Ele parece sentir-se culpado. A semelhança de seus interesses com o de outros investigados o preocupa. Relutava em aprender novos truques no rodeio de flagelador político que montara para seu personagem. Saltar, empinar, escoicear até romper a corda que permite atirar o adversário na lama.

Agora, porém, a patota era outra, insensível aos seus enigmas, voluntariamente aceitos pelos compatriotas até aqui. Alguns o convenceram que ele estava sob a tutela mais elevada dos céus, responsável pela brandura e a flacidez da lei diante de seus costumes. Outros, indispostos com a concentração do poder nas mãos dos ricos, o fizeram acreditar na legitimação mágica do poder extraído da sua origem pobre.

Enquanto sua voz dava um passeio pelo ouvido dos seguidores e seu semblante dava mostras de que alguma coisa ali não ia bem, sua alma, distante daquela preleção, buscava um jeito de beneficiar-se da situação. Havia perigos que já pressentia, especialmente a certeza de que pessoas mais sensatas costumam achar que a verdade, obviamente, costuma estar só de um lado das coisas.

Mas o que o preocupava era perder a face de pregador pois, desta vez, era a história de um líder-rico, não a saga do líder-pobre, que despertava a curiosidade sobre sua vida. A engenhosidade da imprecação podia não ser suficiente para esconder coisas que estavam aparecendo, como o corpo aparece quando desabotoamos a camisa.

E seu cérebro, que já andava meio confuso, por ter que raciocinar com tanta informação, ia fazendo farelo do discernimento, diante da singular simplicidade da pergunta do investigador de Curitiba que punha a prova sua índole e a compreensão da natureza dos favores que o cercavam.

E aquele sobressalto que o faz explodir como pólvora e a reação mecânica que o acompanha – correr para os velhos amigos, vestir uma camisa vermelha, por uma estrela no peito, ir atrás de um microfone – e que dava tão certo, o convencia que a balança em que pesa suas atitudes não precisa ser aferida por ninguém.

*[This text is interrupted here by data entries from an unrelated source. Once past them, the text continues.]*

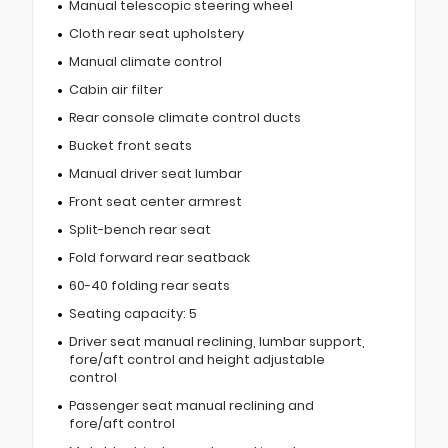
Manual telescopic steering wheel
Cloth rear seat upholstery
Manual climate control
Cabin air filter
Rear console climate control ducts
Bucket front seats
Manual driver seat lumbar
Front seat center armrest
Split-bench rear seat
Fold forward rear seatback
60-40 folding rear seats
Seating capacity: 5
Driver seat manual reclining, lumbar support,
fore/aft control and height adjustable
control
Passenger seat manual reclining and
fore/aft control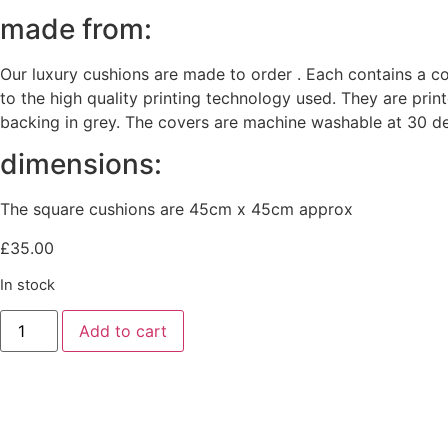
made from:
Our luxury cushions are made to order . Each contains a c
to the high quality printing technology used. They are prin
backing in grey. The covers are machine washable at 30 de
dimensions:
The square cushions are 45cm x 45cm approx
£
35.00
In stock
Painterly
Add to cart
Peonies
Velvet
cushion
quantity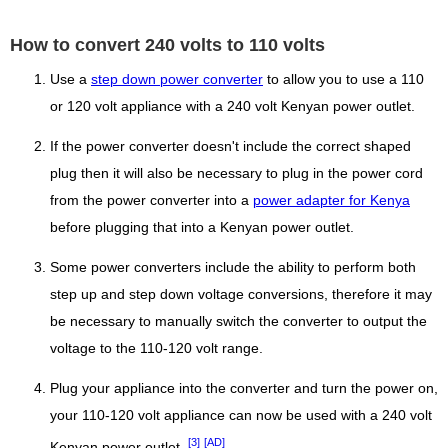
How to convert 240 volts to 110 volts
Use a
step down power converter
to allow you to use a 110
or 120 volt appliance with a 240 volt Kenyan power outlet.
If the power converter doesn't include the correct shaped
plug then it will also be necessary to plug in the power cord
from the power converter into a
power adapter for Kenya
before plugging that into a Kenyan power outlet.
Some power converters include the ability to perform both
step up and step down voltage conversions, therefore it may
be necessary to manually switch the converter to output the
voltage to the 110-120 volt range.
Plug your appliance into the converter and turn the power on,
your 110-120 volt appliance can now be used with a 240 volt
[3]
[AD]
Kenyan power outlet.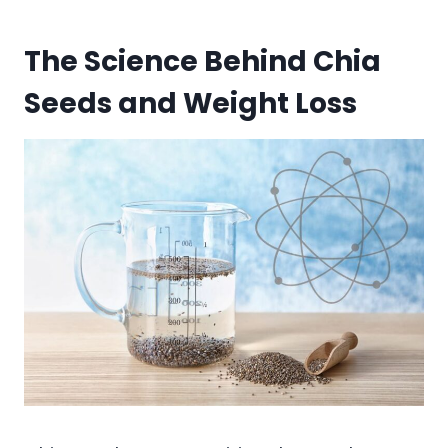
The Science Behind Chia
Seeds and Weight Loss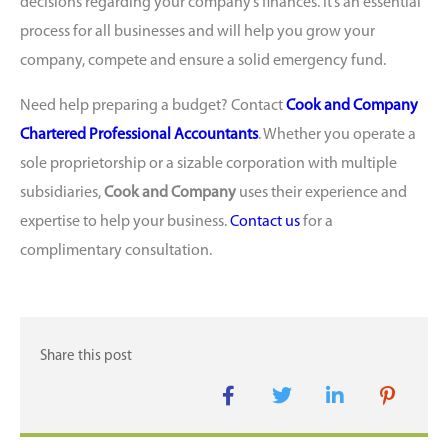
decisions regarding your company’s finances. It’s an essential
process for all businesses and will help you grow your
company, compete and ensure a solid emergency fund.
Need help preparing a budget? Contact
Cook and Company
Chartered Professional Accountants
. Whether you operate a
sole proprietorship or a sizable corporation with multiple
subsidiaries,
Cook and Company
uses their experience and
expertise to help your business.
Contact us
for a
complimentary consultation.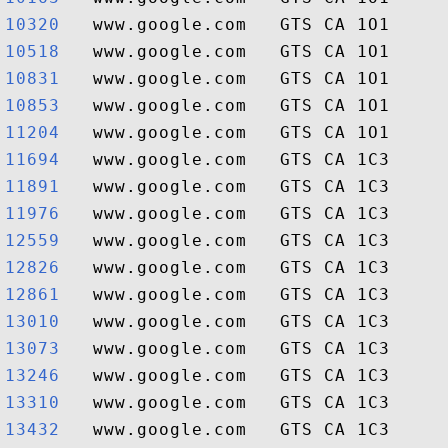
10320  
10518  
10831  
10853  
11204  
11694  
11891  
11976  
12559  
12826  
12861  
13010  
13073  
13246  
13310  
13432  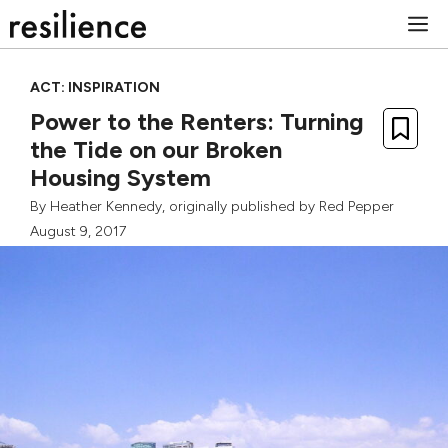
Skip
M
to
content
ACT: INSPIRATION
Power to the Renters: Turning
the Tide on our Broken
Housing System
By
Heather Kennedy
, originally published by
Red Pepper
August 9, 2017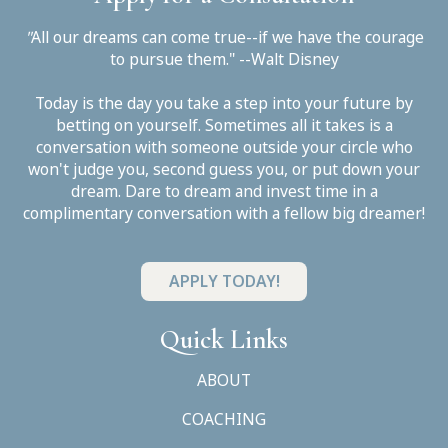
"
All our dreams can come true--if we have the courage
to pursue them." --Walt Disney
Today is the day you take a step into your future by
betting on yourself. Sometimes all it takes is a
conversation with someone outside your circle who
won't judge you, second guess you, or put down your
dream. Dare to dream and invest time in a
complimentary conversation with a fellow big dreamer!
APPLY TODAY!
Quick Links
ABOUT
COACHING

Por isso, sem tempo de se acalmar, saiu direto para dar uma sova no assunto. E fez, mais uma vez, o de sempre. Construiu uma declaração, capaz de transferir para os outros, aquela vida sobrecarregada de aflições. E, em alguns minutos, impulsionado por elogios, se pôs seguro que o contorno daquela história continuará a ser dado por ele mesmo.

Com a bufonaria renovada por aplausos encorajadores, aquela educação para a valentia tinha que ser correspondida, paga com passeatas, como se fosse procissão. E, malicioso e didático, parecendo bem-intencionado, pediu a amigos e admiradores que o convidasse para as refregas.  Mas as intenções perigosas daquele líder ferido teriam bem passado por bondoso choro de um humilhado, não fosse por um detalhe. Quando o calor dos companheiros o confortou suficientemente ele, obedecendo a um comando obscuro, invocou a serpente e pôs para fora, como ódio, o amor que recebia. E a voz arrogante, como se somente ela tivesse o direito de existir, pareceu subjugar o juízo da plateia, mais pela forma estridente do que pelo vazio do delírio que transmitia.

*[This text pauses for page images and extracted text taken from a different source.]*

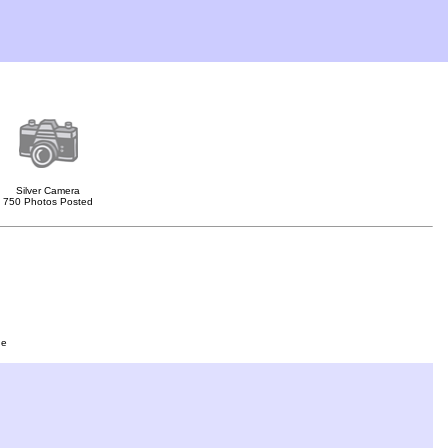
Silver Camera
750 Photos Posted
ge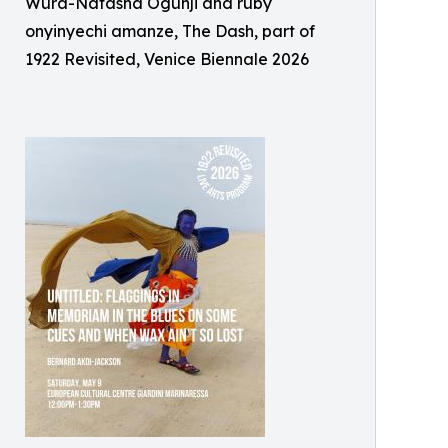
Wura-Natasha Ogunji and ruby
onyinyechi amanze, The Dash, part of
1922 Revisited, Venice Biennale 2026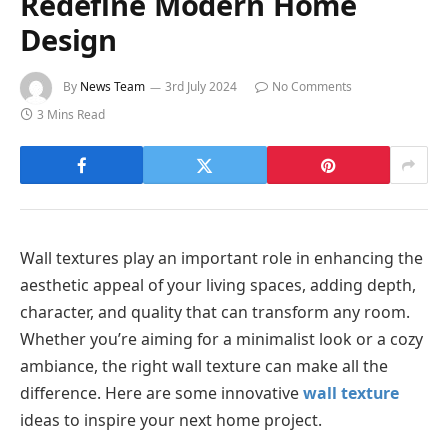
Redefine Modern Home
Design
By
News Team
3rd July 2024
No Comments
3 Mins Read
Wall textures play an important role in enhancing the
aesthetic appeal of your living spaces, adding depth,
character, and quality that can transform any room.
Whether you’re aiming for a minimalist look or a cozy
ambiance, the right wall texture can make all the
difference. Here are some innovative
wall texture
ideas to inspire your next home project.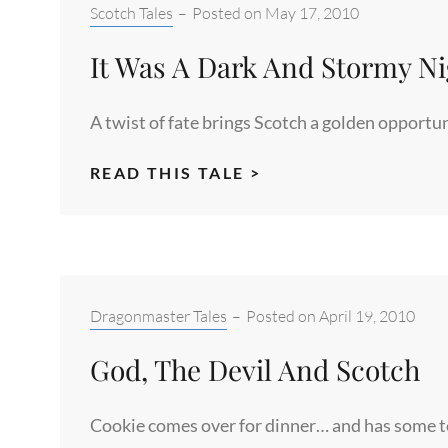
Categories:
Scotch Tales
–
Posted on
May 17, 2010
It Was A Dark And Stormy Ni
A twist of fate brings Scotch a golden opportu
IT
READ THIS TALE >
WAS
A
DARK
AND
STORMY
Categories:
Dragonmaster Tales
–
Posted on
April 19, 2010
NIGHT
God, The Devil And Scotch
Cookie comes over for dinner… and has some ter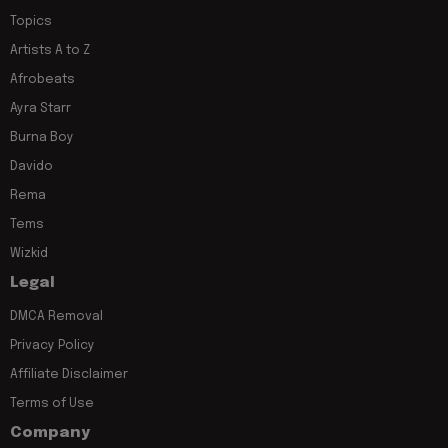
Topics
Artists A to Z
Afrobeats
Ayra Starr
Burna Boy
Davido
Rema
Tems
Wizkid
Legal
DMCA Removal
Privacy Policy
Affiliate Disclaimer
Terms of Use
Company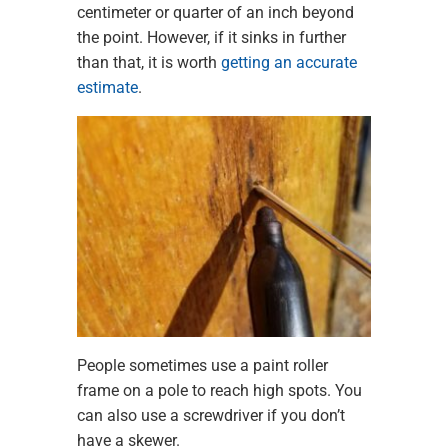
centimeter or quarter of an inch beyond
the point. However, if it sinks in further
than that, it is worth
getting an accurate
estimate
.
People sometimes use a paint roller
frame on a pole to reach high spots. You
can also use a screwdriver if you don’t
have a skewer.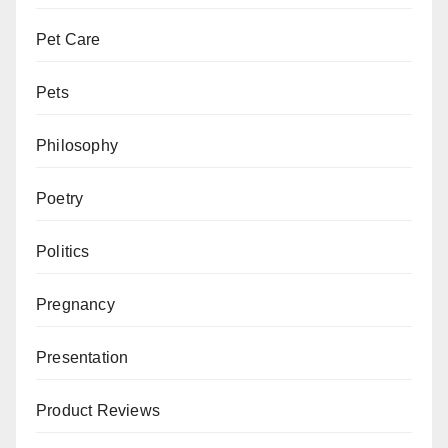
Pet Care
Pets
Philosophy
Poetry
Politics
Pregnancy
Presentation
Product Reviews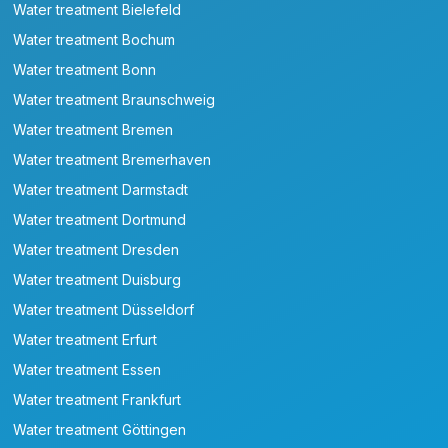
Water treatment Bielefeld
Water treatment Bochum
Water treatment Bonn
Water treatment Braunschweig
Water treatment Bremen
Water treatment Bremerhaven
Water treatment Darmstadt
Water treatment Dortmund
Water treatment Dresden
Water treatment Duisburg
Water treatment Düsseldorf
Water treatment Erfurt
Water treatment Essen
Water treatment Frankfurt
Water treatment Göttingen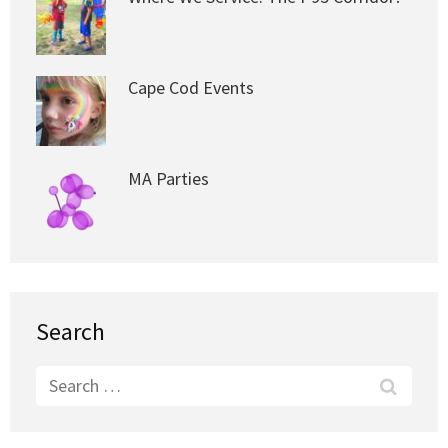
Cape Cod Events
MA Parties
Search
Search
for: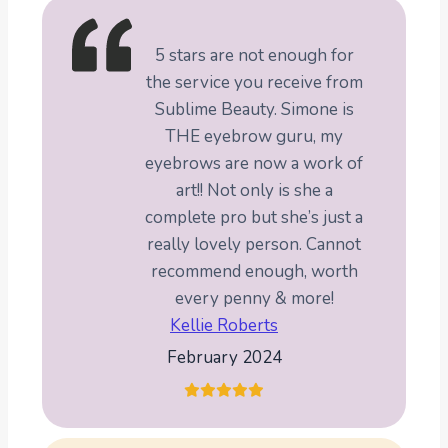
5 stars are not enough for
the service you receive from
Sublime Beauty. Simone is
THE eyebrow guru, my
eyebrows are now a work of
art!! Not only is she a
complete pro but she’s just a
really lovely person. Cannot
recommend enough, worth
every penny & more!
Kellie Roberts
February 2024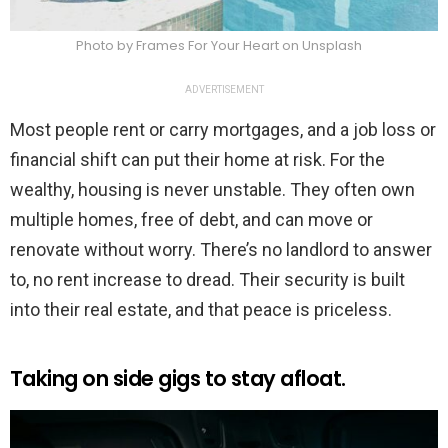
Photo by Frames For Your Heart on Unsplash
ADVERTISEMENT
Most people rent or carry mortgages, and a job loss or
financial shift can put their home at risk. For the
wealthy, housing is never unstable. They often own
multiple homes, free of debt, and can move or
renovate without worry. There’s no landlord to answer
to, no rent increase to dread. Their security is built
into their real estate, and that peace is priceless.
Taking on side gigs to stay afloat.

E toda a sabedoria, o método, o espírito da lei, que constitui a arte de governar para os outros, tudo vai sendo esquecido, para por em marcha as razões de um único homem que não quer explicar, sem qualquer dose de imaginação, porque não era seu o que usava, porque aliados o ajudavam com tantos pormenores. E como se edificam, sobre a voz de um orador, 27 milhões de moedas nacionais, sem intenção de ofendê-lo.

E tudo isso para fazer o quê ?.  Para continuar a política uma atividade atrativa para libertinos? Para partilhar uma responsabilidade comum e coletiva ?. Não e não. Para idealistas irem para as ruas testemunhar o que não sabem.